**WHAT IS EXPECTED**
Retype the lines of text in all of the data below exactly, leaving out the pictures.

**Collection entries**
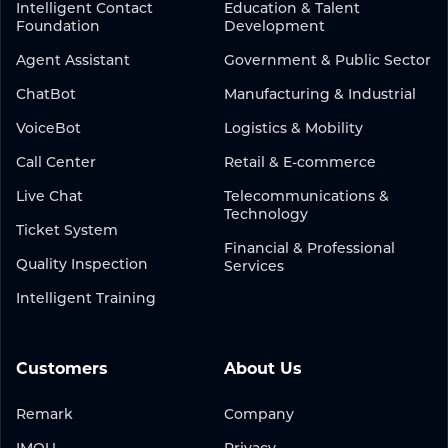
Intelligent Contact
Education & Talent
Foundation
Development
Agent Assistant
Government & Public Sector
ChatBot
Manufacturing & Industrial
VoiceBot
Logistics & Mobility
Call Center
Retail & E-commerce
Live Chat
Telecommunications &
Technology
Ticket System
Financial & Professional
Quality Inspection
Services
Intelligent Training
Customers
About Us
Remark
Company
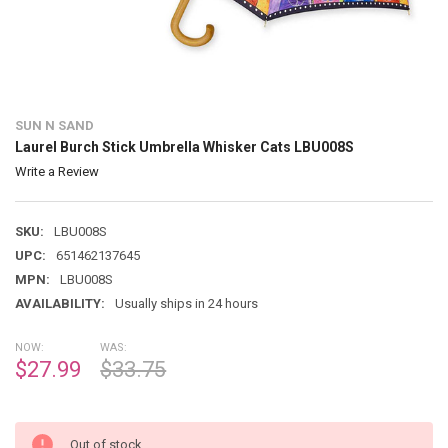
SUN N SAND
Laurel Burch Stick Umbrella Whisker Cats LBU008S
Write a Review
SKU:
LBU008S
UPC:
651462137645
MPN:
LBU008S
AVAILABILITY:
Usually ships in 24 hours
NOW:
WAS:
$27.99
$33.75
Out of stock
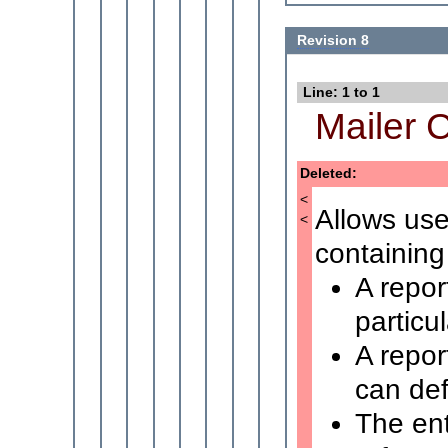
Revision 8
Line: 1 to 1
Mailer C
Deleted:
<
Allows use
<
containing 
A repor
particu
A repor
can defi
The ent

**EXERCISE RESULT**
Intelligent Contact
Education & Talent
Foundation
Development
Agent Assistant
Government & Public Sector
ChatBot
Manufacturing & Industrial
VoiceBot
Logistics & Mobility
Call Center
Retail & E-commerce
Live Chat
Telecommunications &
Technology
Ticket System
Financial & Professional
Quality Inspection
Services
Intelligent Training
Customers
About Us
Remark
Company
SUN N SAND
Laurel Burch Stick Umbrella Whisker Cats LBU008S
Write a Review
SKU:
LBU008S
UPC:
651462137645
MPN:
LBU008S
AVAILABILITY:
Usually ships in 24 hours
NOW:
WAS:
$27.99
$33.75
Out of stock
Revision 8
Line: 1 to 1
Mailer C
Deleted:
<
Allows use
<
containing 
A repor
particu
A repor
can defi
The ent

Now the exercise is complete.